## [What you have to do]
Please show every line in the records that contains the string "Pamekasan". Case counts.

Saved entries
=-=-=-=-=

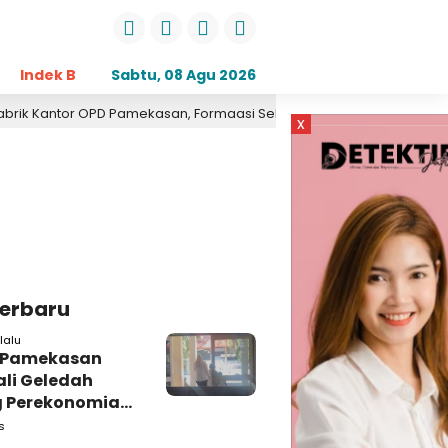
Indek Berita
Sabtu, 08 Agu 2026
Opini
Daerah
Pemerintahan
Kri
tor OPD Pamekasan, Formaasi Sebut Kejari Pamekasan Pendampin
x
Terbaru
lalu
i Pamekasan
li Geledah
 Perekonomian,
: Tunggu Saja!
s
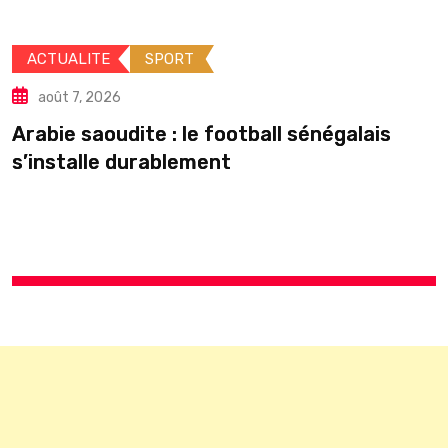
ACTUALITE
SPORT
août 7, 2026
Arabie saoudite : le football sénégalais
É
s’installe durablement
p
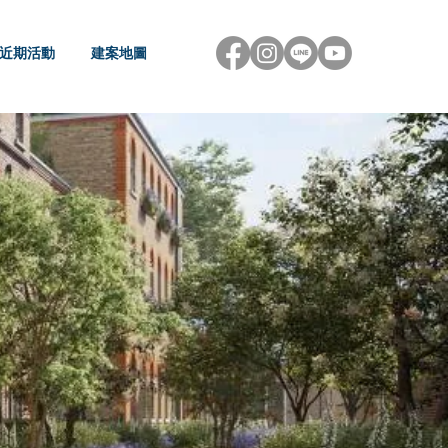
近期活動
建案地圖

=-=-=-=-=

## [Completed exercise]
tor OPD Pamekasan, Formaasi Sebut Kejari Pamekasan Pendampin
i Pamekasan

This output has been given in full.